_Work task_: For every line in the records below that holds "size", make a copy.

_Source records_:
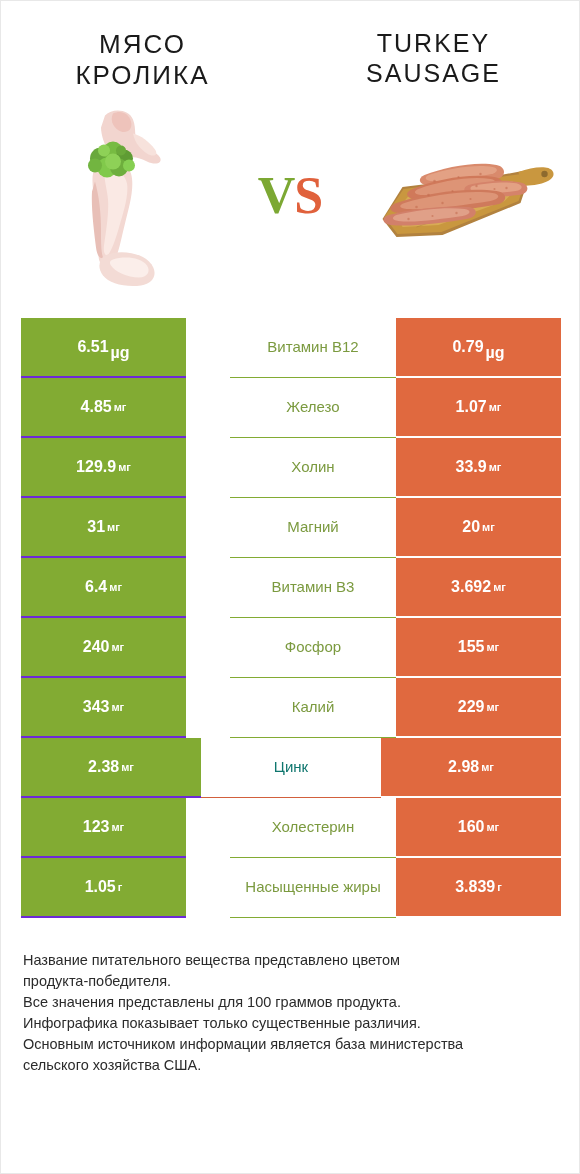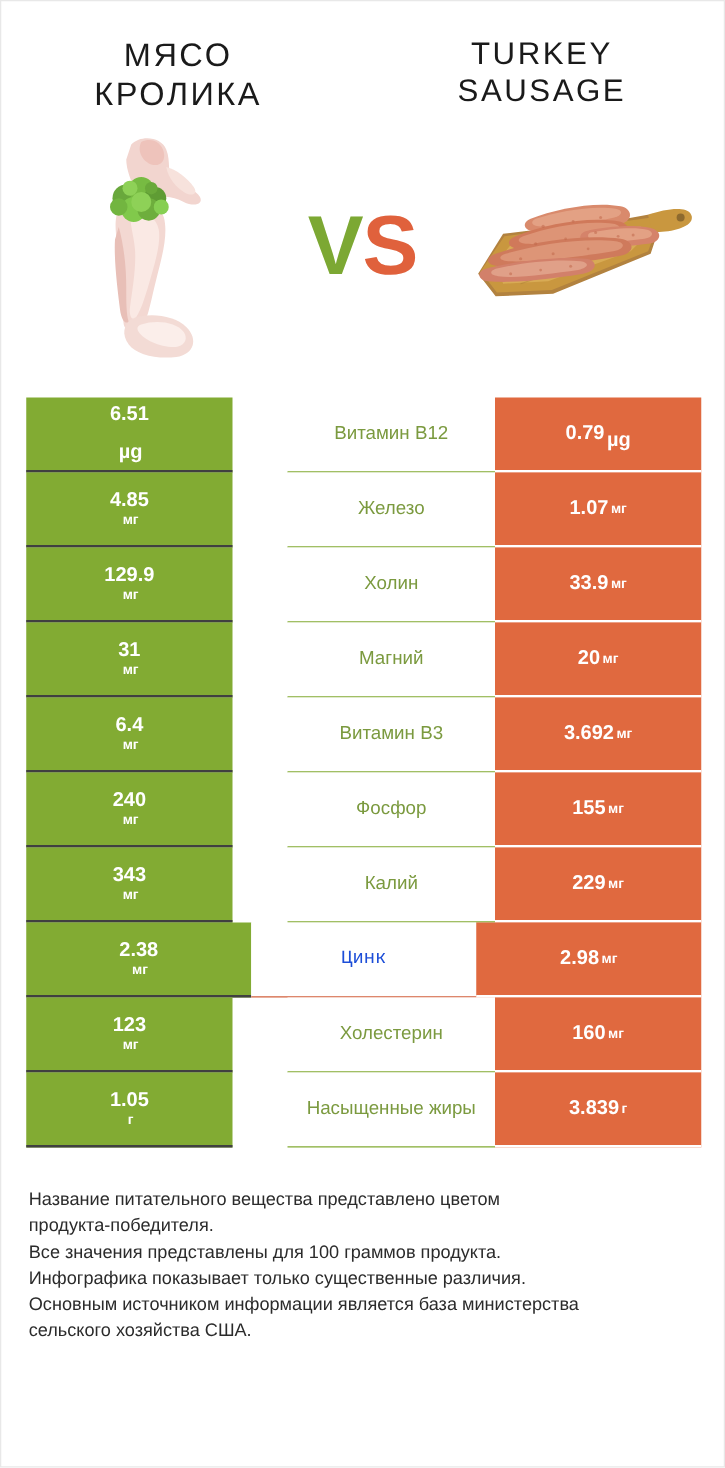--- a/index.html
+++ b/index.html
@@ -53,11 +53,12 @@
   .vs{
     width:120px;
     text-align:center;
-    font-size:67px;
+    font-size:52px;
     font-weight:600;
     letter-spacing:-1px;
     line-height:1;
     white-space:nowrap;
+    font-family:Liberation Serif, serif;
   }
   .vs .v{color:#7ca833;}
   .vs .s{color:#e0613c;}

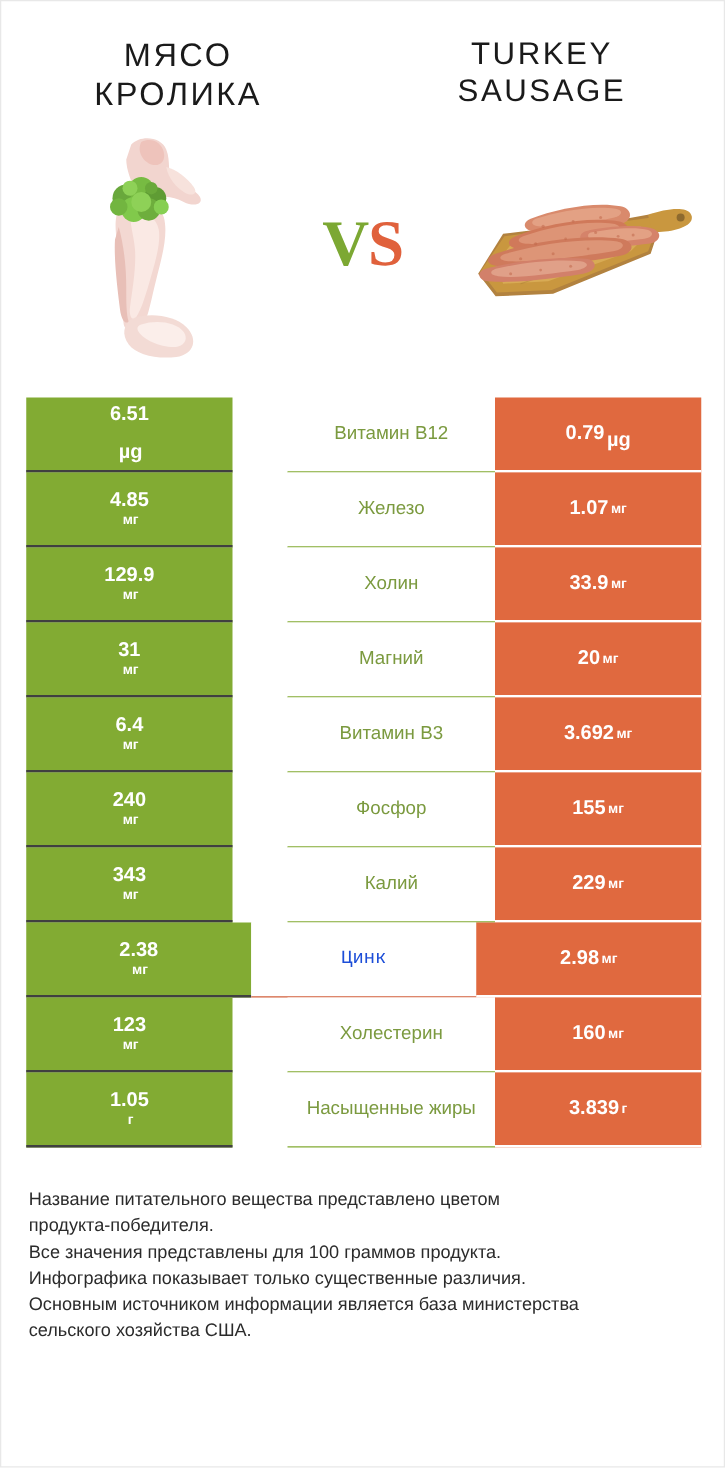--- a/index.html
+++ b/index.html
@@ -102,8 +102,7 @@
     color:#ffffff;
     font-size:16px;
     font-weight:700;
-    border-bottom:2px solid #404040;
-    flex-direction:column;
+    border-bottom:2px solid #6d28d9;
   }
   .cell.right{
     width:180px;

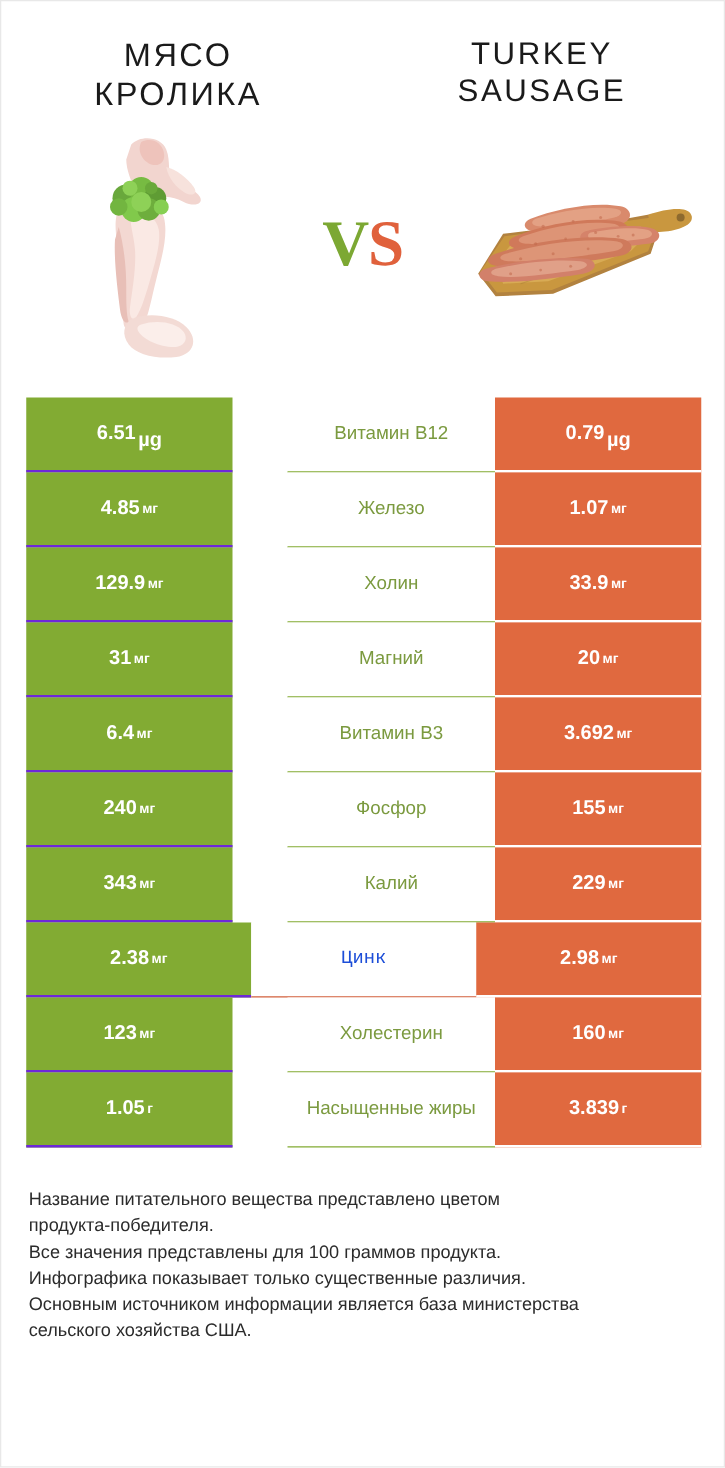--- a/index.html
+++ b/index.html
@@ -124,7 +124,7 @@
   .row:first-child .cell.mid{ border-top:0; }
   .row.win-right .cell.mid{ border-bottom-color:#d2603c; }
   .cell.mid.label-green{ color:#7b9a3f;margin-left:44px; }
-  .cell.mid.label-orange{ color:#1d4ed8;font-family:Liberation Mono, monospace; }
+  .cell.mid.label-orange{ color:#0f766e; }
   .unit{ font-size:11px; font-weight:700; padding-left:2px; }
   .unit.mu{ font-size:16px;margin-top:12px; }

_Solved exercise_:
-    font-size:67px;
+    font-size:52px;
     font-size:16px;
   .unit{ font-size:11px; font-weight:700; padding-left:2px; }
   .unit.mu{ font-size:16px;margin-top:12px; }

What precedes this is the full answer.